Skip to content

MLX Quantized Export Certification

OpenMed MLX exports can emit INT4 artifacts, but an INT4 artifact is only marked certified when it holds recall against its full-precision parent on the same synthetic or approved eval fixtures.

INT4 Export

python -m openmed.mlx.convert \
  --model OpenMed/example-token-classifier \
  --output dist/example-mlx-4bit \
  --quantize 4 \
  --quantize-group-size 64 \
  --eval-suite openmed/eval/golden/fixtures/checksum_ids.json

When --eval-suite is supplied with --quantize 4, conversion writes the INT4 artifact and then runs:

  • the Hugging Face full-precision parent
  • the emitted MLX artifact

Both runs use the same benchmark fixtures and character-weighted label recall.
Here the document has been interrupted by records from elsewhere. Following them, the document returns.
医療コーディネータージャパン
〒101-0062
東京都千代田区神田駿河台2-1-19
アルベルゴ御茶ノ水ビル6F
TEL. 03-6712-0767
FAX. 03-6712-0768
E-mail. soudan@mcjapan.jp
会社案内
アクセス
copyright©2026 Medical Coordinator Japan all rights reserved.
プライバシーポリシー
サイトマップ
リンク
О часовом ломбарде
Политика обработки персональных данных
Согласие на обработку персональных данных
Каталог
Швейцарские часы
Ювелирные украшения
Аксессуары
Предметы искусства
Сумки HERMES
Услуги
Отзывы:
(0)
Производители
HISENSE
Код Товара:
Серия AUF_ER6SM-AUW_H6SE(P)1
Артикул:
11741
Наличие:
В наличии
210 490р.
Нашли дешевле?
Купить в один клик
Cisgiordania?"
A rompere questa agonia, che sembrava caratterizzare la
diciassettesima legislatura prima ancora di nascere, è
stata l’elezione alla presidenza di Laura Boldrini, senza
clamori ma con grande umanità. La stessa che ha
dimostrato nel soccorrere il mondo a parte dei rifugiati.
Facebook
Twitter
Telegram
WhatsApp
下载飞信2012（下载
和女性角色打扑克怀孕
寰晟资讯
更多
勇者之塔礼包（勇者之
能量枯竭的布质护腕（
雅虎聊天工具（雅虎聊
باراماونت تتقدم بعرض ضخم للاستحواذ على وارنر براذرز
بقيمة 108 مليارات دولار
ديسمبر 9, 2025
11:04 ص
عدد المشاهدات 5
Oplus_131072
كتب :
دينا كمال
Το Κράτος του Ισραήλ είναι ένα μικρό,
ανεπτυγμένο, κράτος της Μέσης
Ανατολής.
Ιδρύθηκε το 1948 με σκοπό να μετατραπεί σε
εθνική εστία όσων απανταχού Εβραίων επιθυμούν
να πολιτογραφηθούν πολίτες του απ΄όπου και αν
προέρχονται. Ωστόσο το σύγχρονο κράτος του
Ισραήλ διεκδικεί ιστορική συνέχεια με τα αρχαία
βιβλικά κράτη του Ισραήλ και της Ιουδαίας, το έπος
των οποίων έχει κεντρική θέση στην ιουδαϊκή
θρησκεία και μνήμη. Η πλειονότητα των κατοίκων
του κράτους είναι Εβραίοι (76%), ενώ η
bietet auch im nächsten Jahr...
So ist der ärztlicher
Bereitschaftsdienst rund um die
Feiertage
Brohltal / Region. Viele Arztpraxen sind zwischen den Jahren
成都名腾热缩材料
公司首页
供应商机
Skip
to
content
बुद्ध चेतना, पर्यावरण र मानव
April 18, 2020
The resulting recall_delta.json is written next to the artifact unless --recall-delta-report supplies a different path.

Report Contract

recall_delta.json contains:

  • format: mlx-4bit
  • quantization.bits and quantization.group_size
  • fp_parent_per_label_recall
  • candidate_per_label_recall
  • per_label, with FP recall, INT4 recall, and delta per label
  • quant_recall_delta, the single max recall-loss figure consumed by G4
  • limit, currently 0.010 for INT4
  • certified, true only when the measured delta is below the INT4 limit

The artifact config.json and openmed-mlx.json mirror the certification fields under quant_recall_delta, certified, recall_delta_path, and quantization. An over-budget INT4 export still writes the artifact and report, but it records certified: false so the release gate can block the format.